Pandas is designed for single computers (local machines) and is suitable for handling simple and small datasets. I provided a link in the previous lines so you can explore the big data ecosystem. If you attempt to process a 10 GB dataset in Pandas, your computer will likely struggle and may even crash. This is where Apache Spark comes in handy, as it is specifically designed for big data processing.

#We can use Pandas-style output in Jupyter Lab to view data in a more visually appealing format.
df.limit(5).toPandas()

df.printSchema()

root
 |-- STORE_ID: string (nullable = true)
 |-- STORE_LOCATION: string (nullable = true)
 |-- PRODUCT_CATEGORY: string (nullable = true)
 |-- PRODUCT_ID: string (nullable = true)
 |-- MRP: string (nullable = true)
 |-- CP: string (nullable = true)
 |-- DISCOUNT: string (nullable = true)
 |-- SP: string (nullable = true)
 |-- Date: date (nullable = true)

As you can see, the datasets are in the classic .csv file format. When we work with these datasets using PySpark, we can also use SQL. If you’re interested in performing operations with RDDs, simply visit the official Apache Spark website for more information.

Now, since we’ve decided to clean with SparkSQL, first, we need to create a table from the variable where we’ve defined the dataset.

──────────

**REQUIREMENT 1**
In the records, swap "wrist" for "hand" in the lines starting at the one containing "left elbow: (263, 104, -16)" and ending at the end of the records, with nothing else changed. Give back only those lines, and leave the pictures out.
**REQUIREMENT 2**
Extend the passage on cleaning data with PySpark and SparkSQL, picking up after its last sentence.
The text and the records have no connection to each other.

[Pose estimation data]
──────────

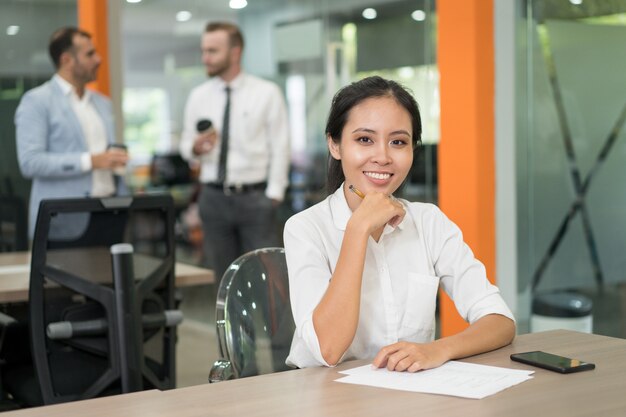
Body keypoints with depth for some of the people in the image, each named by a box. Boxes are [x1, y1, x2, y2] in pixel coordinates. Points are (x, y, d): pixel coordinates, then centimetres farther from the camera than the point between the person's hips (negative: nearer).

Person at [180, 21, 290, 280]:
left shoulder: (267, 93, -1)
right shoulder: (198, 96, 7)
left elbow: (280, 146, -2)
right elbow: (185, 145, 11)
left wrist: (273, 194, -7)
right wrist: (195, 148, -12)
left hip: (255, 197, -3)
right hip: (213, 197, 3)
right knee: (224, 276, 8)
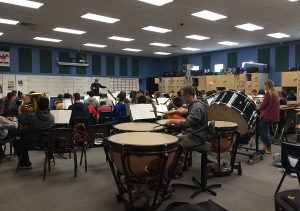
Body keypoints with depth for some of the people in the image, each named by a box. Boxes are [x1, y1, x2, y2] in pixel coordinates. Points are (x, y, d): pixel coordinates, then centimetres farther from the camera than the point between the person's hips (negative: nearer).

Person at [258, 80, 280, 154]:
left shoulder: (268, 93, -15)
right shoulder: (276, 93, 9)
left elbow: (263, 104, -16)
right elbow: (276, 104, 16)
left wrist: (259, 110, 2)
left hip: (267, 115, -8)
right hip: (273, 115, 8)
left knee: (265, 132, 3)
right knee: (261, 128, 20)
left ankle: (269, 149, 8)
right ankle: (265, 145, 22)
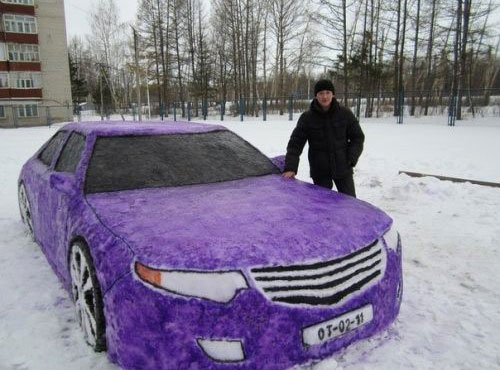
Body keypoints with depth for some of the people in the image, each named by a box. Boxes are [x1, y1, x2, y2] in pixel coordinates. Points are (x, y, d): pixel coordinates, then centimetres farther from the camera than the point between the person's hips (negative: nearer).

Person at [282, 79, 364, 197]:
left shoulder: (345, 114, -2)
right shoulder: (307, 118, -5)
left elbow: (358, 137, 6)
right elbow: (295, 143, -7)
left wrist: (351, 159, -9)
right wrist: (290, 168, -19)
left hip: (343, 169, 1)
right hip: (319, 171, -1)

──────────

**TASK ANSWER 1**
left elbow: (263, 104, -16)
right elbow: (276, 104, 16)
left hand: (259, 110, 2)
left hip: (267, 115, -8)
right hip: (273, 115, 8)
left knee: (265, 132, 3)
right knee: (261, 128, 20)
left ankle: (269, 149, 8)
right ankle: (265, 145, 22)
Body keypoints with depth for some of the people in the image, each named by a box. Boxes are [x1, y1, x2, y2] in pixel coordinates. Points are (x, y, d): pixel coordinates, then centimetres farther from the camera than the point between the person's hips (negative: nearer).

Person at [282, 79, 364, 197]:
left shoulder: (345, 114, -2)
right shoulder: (307, 118, -5)
left elbow: (358, 137, 6)
right elbow: (295, 143, -7)
left hand: (351, 159, -9)
right hand: (290, 168, -19)
left hip: (343, 169, 1)
right hip: (319, 171, -1)

**TASK ANSWER 2**
df.createOrReplaceTempView("table")

With this created table, we can now execute SQL queries. We will perform the cleaning operations for each column in a single line.

sqldf = spark.sql("""
SELECT
  TRIM(STORE_ID) AS STORE_ID,
  TRIM(REGEXP_REPLACE(STORE_LOCATION, '[^a-zA-Z0-9 ]', '')) AS STORE_LOCATION,
  TRIM(PRODUCT_CATEGORY) AS PRODUCT_CATEGORY,
  TRIM(PRODUCT_ID) AS PRODUCT_ID,
  CAST(TRIM(SUBSTRING(MRP, 2, 6)) AS INTEGER) AS MRP,
  ROUND(CAST(TRIM(SUBSTRING(CP, 2, 6)) AS FLOAT), 2) AS CP,
  CAST(TRIM(SUBSTRING(DISCOUNT, 2, 6)) AS FLOAT) AS DISCOUNT,
  ROUND(CAST(TRIM(SUBSTRING(SP, 2, 6)) AS FLOAT), 2) AS SP,
  CAST(TRIM(DATE) AS DATE) AS DATE
FROM table
""")

As you can see, we can simply use functions like TRIM, REGEXP_REPLACE, CAST, ROUND, SUBSTRING to obtain clean data

sqldf.show(5)

You can use the <show()> method to display data, but it’s not ideal for long column datasets. If you have trouble viewing columns when reading the dataset, consider using the <toPandas()> method. However, please keep in mind that this method can consume all your resources. To mitigate this, you can add a limit as follows: <df.limit(5).toPandas()> to display a limited number of rows.

After cleaning the data, we had assigned it to the <sqldf> variable. Now, let's read that variable.

root
 |-- STORE_ID: string (nullable = true)
 |-- STORE_LOCATION: string (nullable = true)
 |-- PRODUCT_CATEGORY: string (nullable = true)
 |-- PRODUCT_ID: string (nullable = true)
 |-- MRP: integer (nullable = true)
 |-- CP: float (nullable = true)
 |-- DISCOUNT: float (nullable = true)
 |-- SP: float (nullable = true)
 |-- DATE: date (nullable = true)

Below, I’m providing a few more code snippets for your review.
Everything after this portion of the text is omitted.